By David Harrington

Last month we ran through many of the scooter offerings for 2017. This month we’re going to muddle through a working definition of a scooter. Why? Because there an increasing number of choices that aren’t really scooters and aren’t really motorcycles but worthy of a look. There are also a growing number of small displacement motorcycles that attract scooterists. As this article is written with scooterists in mind, I think it’s safe to cover some of these clearly-not-scooter machines.

Scooters are not mopeds… Sometimes. I’m old and can clearly (some days) remember “real” mopeds from the 1960s and 1970s. They had pedals. Yes, they had engines of about 50cc, but they had working pedals. There aren’t many (if any) of these available new these days. What there are would be “legal” mopeds. Those scooters that meet the state (Minnesota) definition and don’t require a motorcycle endorsement and gain preferential parking. As of this writing Minnesota requires that the vehicle have an electric motor or liquid-fueled engine with piston displacement of 50cc or less AND operate on two brake horsepower or less AND reach a maximum speed of 30 MPH on a flat surface to be considered a moped.

I’d like to take the following as a working definition of a scooter for our purposes: A two wheeled motor vehicle with a step through frame, wheels of 16 inches in diameter or less, an a engine/transmission unit that is part of the rear suspension, and some form of legshield/floorboard. A Vespa is a scooter, a Honda Cub is not. A Suzuki Burgman is a scooter, a Honda NM4 is not. Close enough?

Let’s chat about the hopefully-here-someday Honda X-ADV. This is being touted as a cross-over scooter. Being big (750cc & 500 lbs.) doesn’t disqualify it from being a scooter according to our definition. The front wheel size (1 inch over 16) and the engine/transmission mounting and configuration do. The X-ADV is kind of a step-through, it does offer underseat storage and it does have functional legshields/floorboards. As such, I believe Honda is hoping this will appeal to the maxi-scooter crowd who want something with MILD off-road capabilities and serious highway talents. I have to admit that the X-ADV does interest me, certainly more so than Honda’s NM4.

There is another powersports category that encompasses vehicles which are clearly not scooters but seem to have broad appeal to scooterists. Small displacement motorcycles.
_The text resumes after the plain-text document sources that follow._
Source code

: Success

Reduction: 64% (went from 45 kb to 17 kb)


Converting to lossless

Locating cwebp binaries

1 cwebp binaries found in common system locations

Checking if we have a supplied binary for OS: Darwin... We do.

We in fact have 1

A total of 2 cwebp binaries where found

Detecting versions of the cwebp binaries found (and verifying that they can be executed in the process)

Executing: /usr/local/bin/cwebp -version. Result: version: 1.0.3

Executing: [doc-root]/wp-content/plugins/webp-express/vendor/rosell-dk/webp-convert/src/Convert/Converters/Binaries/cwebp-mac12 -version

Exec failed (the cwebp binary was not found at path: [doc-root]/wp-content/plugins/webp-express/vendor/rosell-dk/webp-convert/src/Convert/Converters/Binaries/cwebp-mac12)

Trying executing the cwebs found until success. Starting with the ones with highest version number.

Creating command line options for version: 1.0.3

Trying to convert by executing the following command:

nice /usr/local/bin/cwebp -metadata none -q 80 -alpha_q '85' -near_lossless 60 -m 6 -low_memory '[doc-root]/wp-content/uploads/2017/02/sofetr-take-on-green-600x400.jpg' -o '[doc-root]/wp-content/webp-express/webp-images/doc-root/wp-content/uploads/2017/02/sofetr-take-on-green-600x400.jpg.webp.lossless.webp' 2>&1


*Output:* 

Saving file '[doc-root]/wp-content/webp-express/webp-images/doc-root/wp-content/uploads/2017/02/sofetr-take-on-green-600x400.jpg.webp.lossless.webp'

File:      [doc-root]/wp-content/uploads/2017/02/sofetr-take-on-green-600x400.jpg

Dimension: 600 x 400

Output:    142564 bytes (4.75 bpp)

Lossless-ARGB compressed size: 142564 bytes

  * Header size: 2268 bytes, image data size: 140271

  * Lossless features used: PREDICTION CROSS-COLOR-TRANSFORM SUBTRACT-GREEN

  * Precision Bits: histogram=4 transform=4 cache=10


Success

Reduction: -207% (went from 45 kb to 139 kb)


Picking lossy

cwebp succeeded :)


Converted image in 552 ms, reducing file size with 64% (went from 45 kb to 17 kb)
In the summer of 2016 I reviewed the Kymco K-Pipe (Minnesota Motorcycle Monthly August 2016) a machine that is clearly a motorcycle but sparks the interest of many scooterists. I would imagine that it’s the relatively light weight and heavy fun factor that does it. Sometimes it’s the retro appeal (in addition to weight and fun) that draws those of the scooter persuasion to a motorcycle. My personal favorite is the SYM Wolf Classic 150. It’s a very well-made machine that reminds me enough of my old 1973 Honda to generate serious nostalgia appeal. With a touch of luck, USA buyers will be seeing the SYM Wolf Classic 300 this season. This 278cc fuel injected retro styled motorcycle was dished out to riders in Europe in 2015 at Intermot. It should be just the sort of motorcycle that scooterists would be interested in.

There are several Japanese small displacement machines that have been in the USA for a while with more coming this year. Honda’s Grom has been very popular and they also have a Rebel 300 (and 500) as well as the CB300f sporty bike. Yamaha brings up the very retro SR400 and the small cruiser – V-Star 250. Kawasaki has been a major influencer in the small sporty bike market in the USA since 1986. The venerable Ninja 250 was the “go to” bike for many scooterists I know who were looking to expand their riding. LOTS of people have owned/continue to own them. Come on, raise your hand, I’m talking to you Krevin. The newer Ninja 300 is still a market force along with Kawasaki’s Grom-like Z125. There’s even a Versys X-300. Suzuki has one of the best small retro bikes out there in the TU250. They also offer the GW250 and now in 2017 the VanVan 200 that has great retro looks with multi-surface capabilities in a small displacement ride.

Though arguably not small displacement, we can’t ignore the Royal Enfield phenomenon. They don’t just look retro, they ARE retro. I’ve owned a C5 Classic Bullet 500 and it was one of the most fun-to-ride city bikes I’ve ever experienced.

It’s been my experience that most scooterists aren’t looking to replace their favorite scooter, they are looking to add to their stable and expand their riding options. I believe they are drawn to the easy handling lighter weight of small displacement motorcycles and often yearn for retro design elements. For me, they are ALL fun and I’m a believer that it doesn’t matter what you ride so long as you ride.